The Chinese aren’t the only ones making plans for moon bases and long-term lunar occupation. Last year, NASA announced its own plans for a moon base, which will serve not only as a base for future lunar studies but as a stopover for future space travelers on their way to Mars.
According to NASA.gov:
NASA is building a plan for Americans to orbit the Moon starting in 2023, and land astronauts on the surface no later than the late 2020s. This will be the first chance for the majority of people alive today to witness a Moon landing – a moment when, in awe and wonder, the world holds its breath. However, America will not stop there.
A key component of establishing the first permanent American presence and infrastructure on and around the Moon is the Gateway, a lunar orbiting platform to host astronauts farther from Earth than ever before.
On the Gateway, America and its partners will prepare to transit deep space, testing new technologies and systems as we build the infrastructure to support missions to the surface of the Moon and prepare for the epochal mission to Mars.

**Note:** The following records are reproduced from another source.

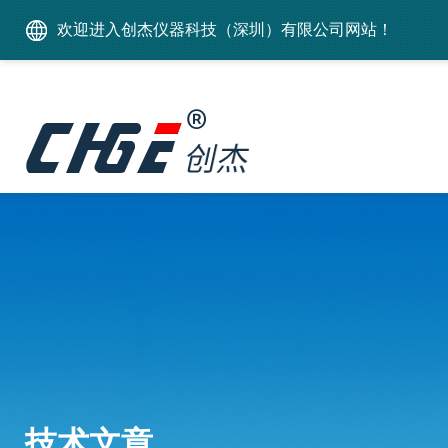
欢迎进入创杰仪器科技（深圳）有限公司网站！
技术文章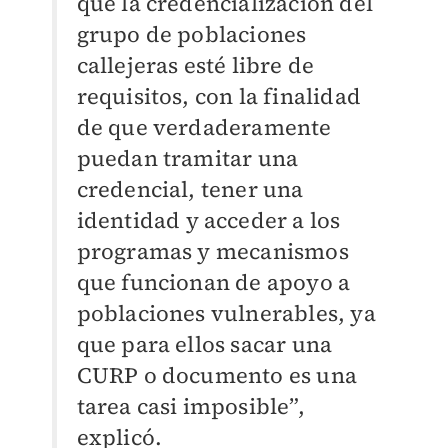
que la credencialización del
grupo de poblaciones
callejeras esté libre de
requisitos, con la finalidad
de que verdaderamente
puedan tramitar una
credencial, tener una
identidad y acceder a los
programas y mecanismos
que funcionan de apoyo a
poblaciones vulnerables, ya
que para ellos sacar una
CURP o documento es una
tarea casi imposible”,
explicó.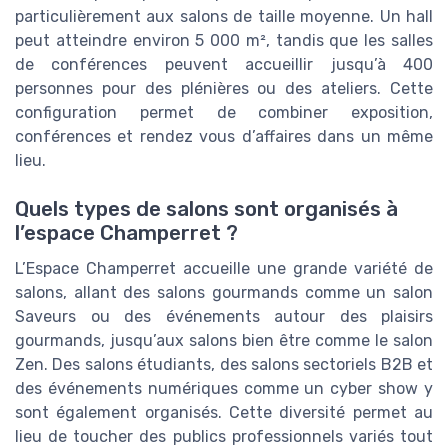
particulièrement aux salons de taille moyenne. Un hall
peut atteindre environ 5 000 m², tandis que les salles
de conférences peuvent accueillir jusqu’à 400
personnes pour des plénières ou des ateliers. Cette
configuration permet de combiner exposition,
conférences et rendez vous d’affaires dans un même
lieu.
Quels types de salons sont organisés à
l’espace Champerret ?
L’Espace Champerret accueille une grande variété de
salons, allant des salons gourmands comme un salon
Saveurs ou des événements autour des plaisirs
gourmands, jusqu’aux salons bien être comme le salon
Zen. Des salons étudiants, des salons sectoriels B2B et
des événements numériques comme un cyber show y
sont également organisés. Cette diversité permet au
lieu de toucher des publics professionnels variés tout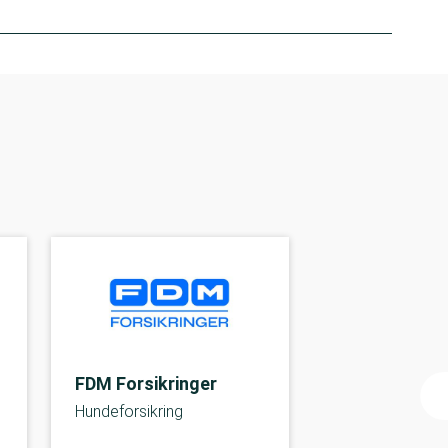
FDM Forsikringer
Hundeforsikring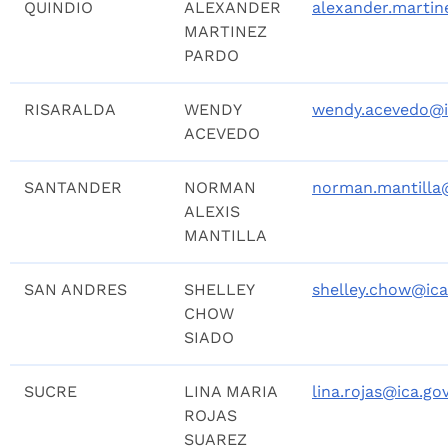
QUINDIO
ALEXANDER
alexander.martin
MARTINEZ
PARDO
RISARALDA
WENDY
wendy.acevedo@i
ACEVEDO
SANTANDER
NORMAN
norman.mantilla@
ALEXIS
MANTILLA
SAN ANDRES
SHELLEY
shelley.chow@ica
CHOW
SIADO
SUCRE
LINA MARIA
lina.rojas@ica.go
ROJAS
SUAREZ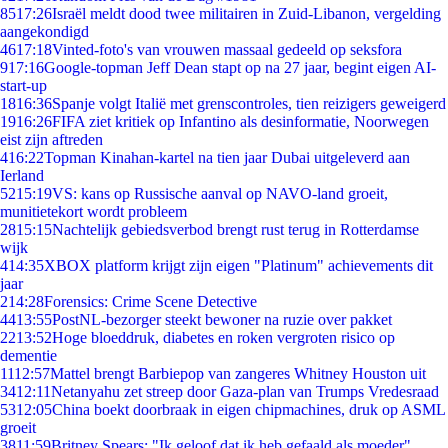
85
17:26
Israël meldt dood twee militairen in Zuid-Libanon, vergelding
aangekondigd
46
17:18
Vinted-foto's van vrouwen massaal gedeeld op seksfora
9
17:16
Google-topman Jeff Dean stapt op na 27 jaar, begint eigen AI-
start-up
18
16:36
Spanje volgt Italië met grenscontroles, tien reizigers geweigerd
19
16:26
FIFA ziet kritiek op Infantino als desinformatie, Noorwegen
eist zijn aftreden
4
16:22
Topman Kinahan-kartel na tien jaar Dubai uitgeleverd aan
Ierland
52
15:19
VS: kans op Russische aanval op NAVO-land groeit,
munitietekort wordt probleem
28
15:15
Nachtelijk gebiedsverbod brengt rust terug in Rotterdamse
wijk
4
14:35
XBOX platform krijgt zijn eigen "Platinum" achievements dit
jaar
2
14:28
Forensics: Crime Scene Detective
44
13:55
PostNL-bezorger steekt bewoner na ruzie over pakket
22
13:52
Hoge bloeddruk, diabetes en roken vergroten risico op
dementie
11
12:57
Mattel brengt Barbiepop van zangeres Whitney Houston uit
34
12:11
Netanyahu zet streep door Gaza-plan van Trumps Vredesraad
53
12:05
China boekt doorbraak in eigen chipmachines, druk op ASML
groeit
38
11:59
Britney Spears: "Ik geloof dat ik heb gefaald als moeder"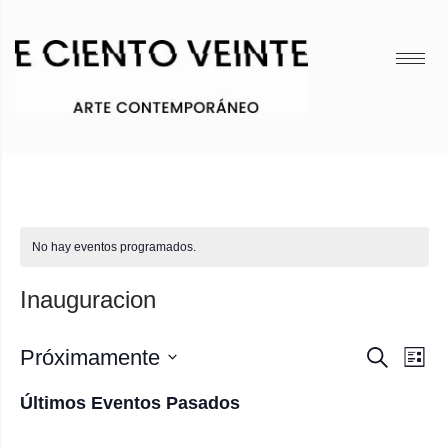
No hay eventos programados.
Inauguracion
Nave
Nav
Próximamente
Buscar
Lista
de
Seleccionar
de
Últimos Eventos Pasados
vis
fecha.
búsq
de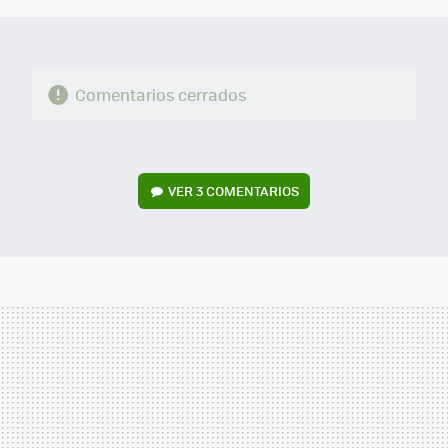
Comentarios cerrados
VER
3 COMENTARIOS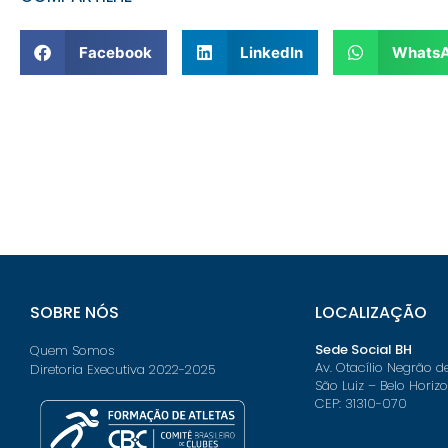
Facebook
LinkedIn
Whats
SOBRE NÓS
LOCALIZAÇÃO
Sede Social BH
Quem Somos
Av. Otacílio Negrão d
Diretoria Executiva 2022-2025
São Luiz – Belo Horiz
CEP: 31310-070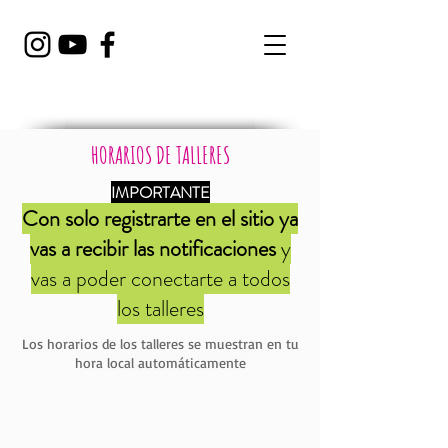
HORARIOS DE TALLERES
IMPORTANTE
Con solo registrarte en el sitio ya
vas a recibir las notificaciones
y
vas a poder conectarte a todos
los talleres
Los horarios de los talleres se muestran en tu
hora local automáticamente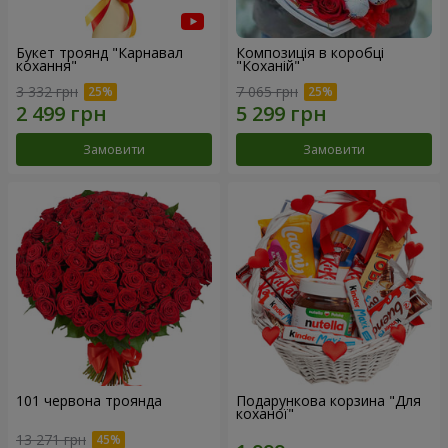
Букет троянд "Карнавал
Композиція в коробці
кохання"
"Коханій"
3 332 грн
7 065 грн
Замовити
Замовити
101 червона троянда
Подарункова корзина "Для
коханої"
13 271 грн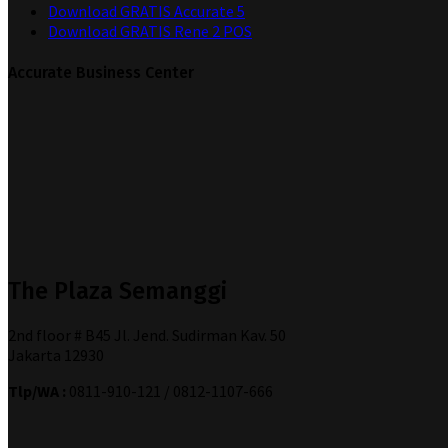
Download GRATIS Accurate 5
Download GRATIS Rene 2 POS
Accurate Business Center
The Plaza Semanggi
2nd floor # B45 Jl. Jend. Sudirman Kav. 50
Jakarta 12930
Tlp/WA :
0811-910-121 / 0812-1107-666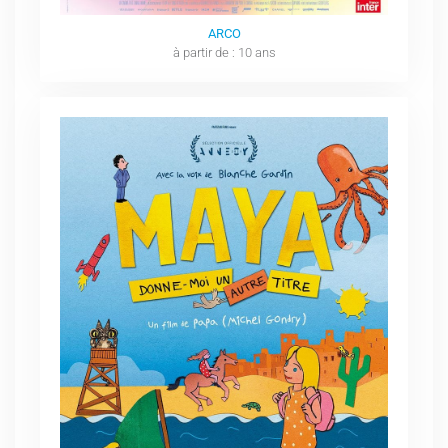
ARCO
à partir de : 10 ans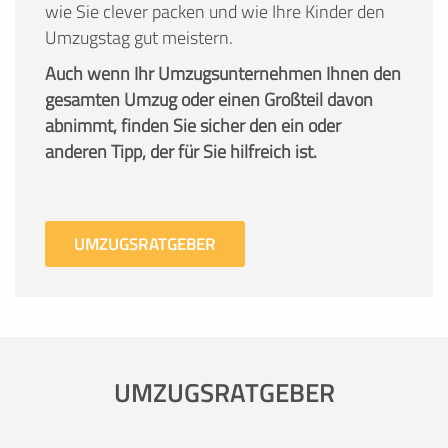
wie Sie clever packen und wie Ihre Kinder den
Umzugstag gut meistern.
Auch wenn Ihr Umzugsunternehmen Ihnen den
gesamten Umzug oder einen Großteil davon
abnimmt, finden Sie sicher den ein oder
anderen Tipp, der für Sie hilfreich ist.
UMZUGSRATGEBER
UMZUGSRATGEBER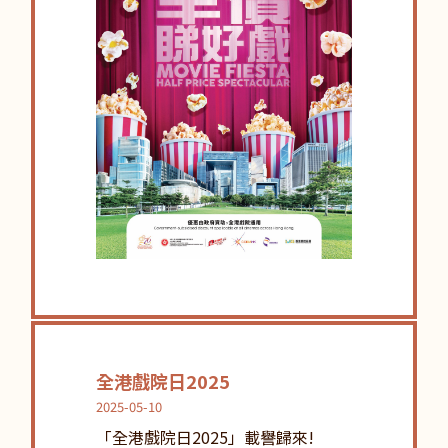
全港戲院日2025
2025-05-10
「全港戲院日2025」載譽歸來!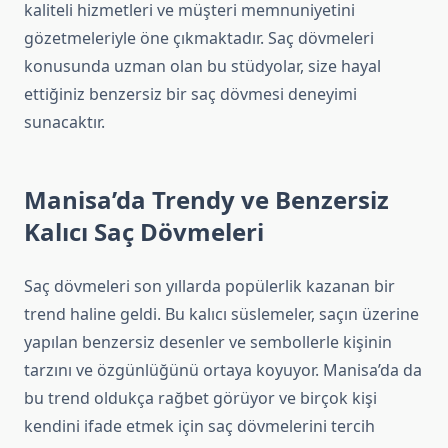
kaliteli hizmetleri ve müşteri memnuniyetini
gözetmeleriyle öne çıkmaktadır. Saç dövmeleri
konusunda uzman olan bu stüdyolar, size hayal
ettiğiniz benzersiz bir saç dövmesi deneyimi
sunacaktır.
Manisa’da Trendy ve Benzersiz
Kalıcı Saç Dövmeleri
Saç dövmeleri son yıllarda popülerlik kazanan bir
trend haline geldi. Bu kalıcı süslemeler, saçın üzerine
yapılan benzersiz desenler ve sembollerle kişinin
tarzını ve özgünlüğünü ortaya koyuyor. Manisa’da da
bu trend oldukça rağbet görüyor ve birçok kişi
kendini ifade etmek için saç dövmelerini tercih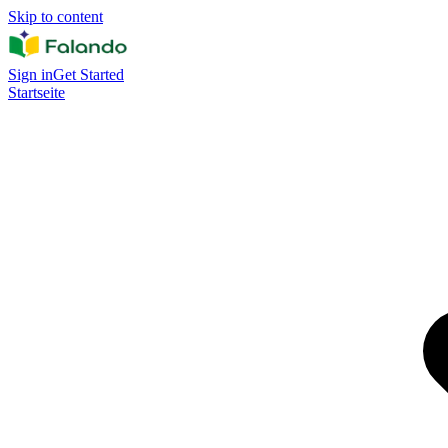
Skip to content
Sign in
Get Started
Startseite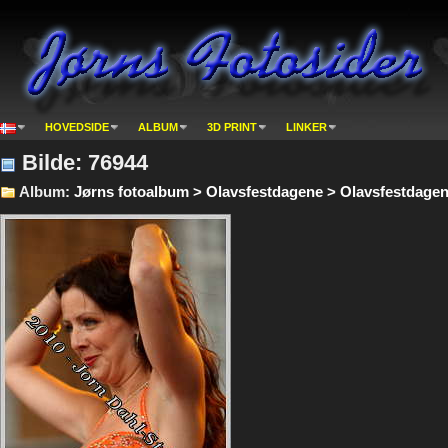
HOVEDSIDE
ALBUM
3D PRINT
LINKER
Bilde: 76944
Album:
Jørns fotoalbum > Olavsfestdagene > Olavsfestdagene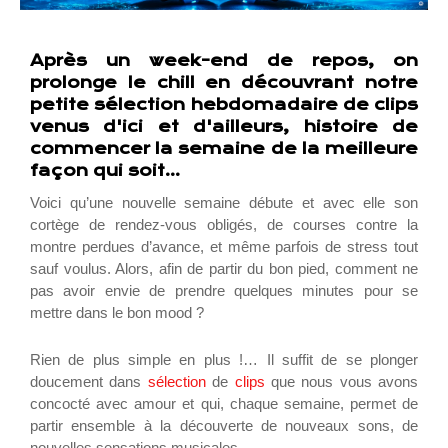
Après un week-end de repos, on
prolonge le chill en découvrant notre
petite sélection hebdomadaire de clips
venus d'ici et d'ailleurs, histoire de
commencer la semaine de la meilleure
façon qui soit...
Voici qu’une nouvelle semaine débute et avec elle son
cortège de rendez-vous obligés, de courses contre la
montre perdues d’avance, et même parfois de stress tout
sauf voulus. Alors, afin de partir du bon pied, comment ne
pas avoir envie de prendre quelques minutes pour se
mettre dans le bon mood ?
Rien de plus simple en plus !… Il suffit de se plonger
doucement dans
sélection
de
clips
que nous vous avons
concocté avec amour et qui, chaque semaine, permet de
partir ensemble à la découverte de nouveaux sons, de
nouvelles sensations musicales.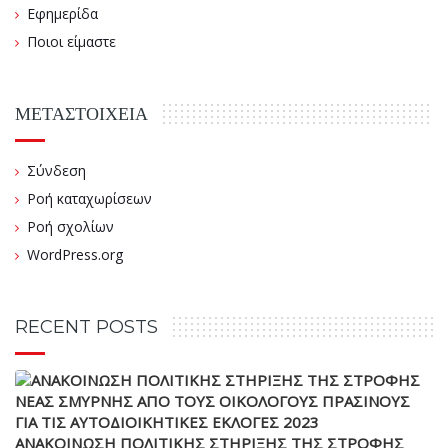
Εφημερίδα
Ποιοι είμαστε
ΜΕΤΑΣΤΟΙΧΕΊΑ
Σύνδεση
Ροή καταχωρίσεων
Ροή σχολίων
WordPress.org
RECENT POSTS
ΑΝΑΚΟΙΝΩΣΗ ΠΟΛΙΤΙΚΗΣ ΣΤΗΡΙΞΗΣ ΤΗΣ ΣΤΡΟΦΗΣ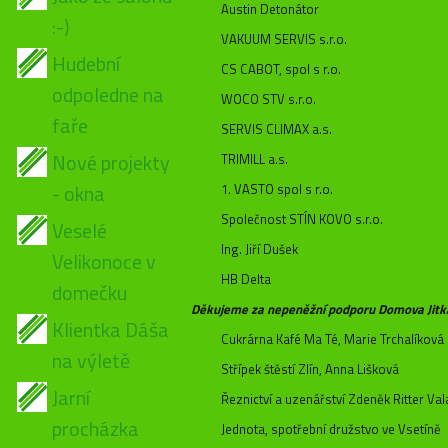
Austin Detonátor
:-)
VAKUUM SERVIS s.r.o.
Hudební
CS CABOT, spol s r.o.
odpoledne na
WOCO STV s.r.o.
faře
SERVIS CLIMAX a.s.
Nové projekty
TRIMILL a.s.
- okna
1. VASTO spol s r.o.
Společnost STÍN KOVO s.r.o.
Veselé
Ing. Jiří Dušek
Velikonoce v
HB Delta
domečku
Děkujeme za nepeněžní podporu Domova Jitka 
Klientka Dáša
Cukrárna Kafé Ma Té, Marie Trchalíková
na výletě
Střípek štěstí Zlín, Anna Lišková
Jarní
Řeznictví a uzenářství Zdeněk Ritter Va
procházka
Jednota, spotřební družstvo ve Vsetíně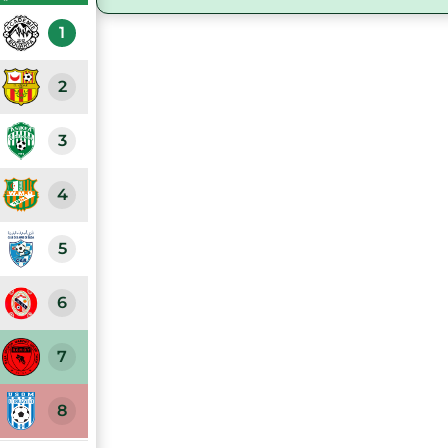
1
2
3
4
5
6
7
8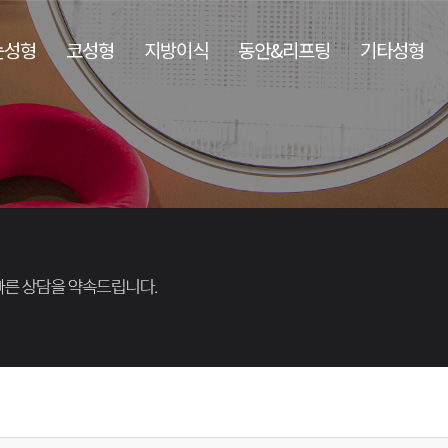
눈성형
코성형
지방이식
동안&리프팅
기타성형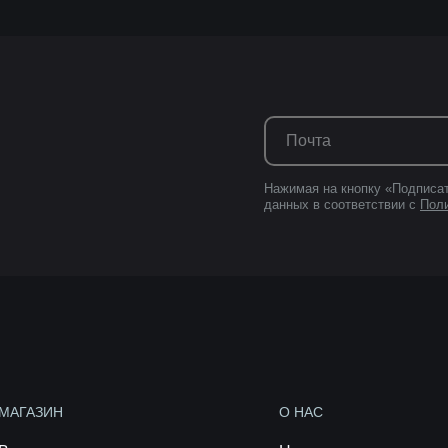
Нажимая на кнопку «Подписат
данных в соответствии с
Пол
МАГАЗИН
О НАС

With both China and the U.S. expressing renewed aspirations for lunar bases, it seems we’re looking at more than just a new kind of 21st century “Space Age”: we’re in the midst of an all-new space race, too, and have been for a while, it seems (although the moon base idea isn’t really anything new, as these documents declassified in 2014 show).
“By the late 2020s,” NASA’s press release from Sept. 26, 2018 reports, “a lunar lander capable of transporting crews and cargo will begin trips to the surface of the Moon.”
“The sustainable, long-term lunar surface activities enabled by these efforts, in tandem with the Gateway, will expand and diversify over time, taking advantage of the Moon and near space for scientific exploration in the broadest sense.”
Broad indeed… and no longer just “to the moon and back.” Try, to the moon, and beyond!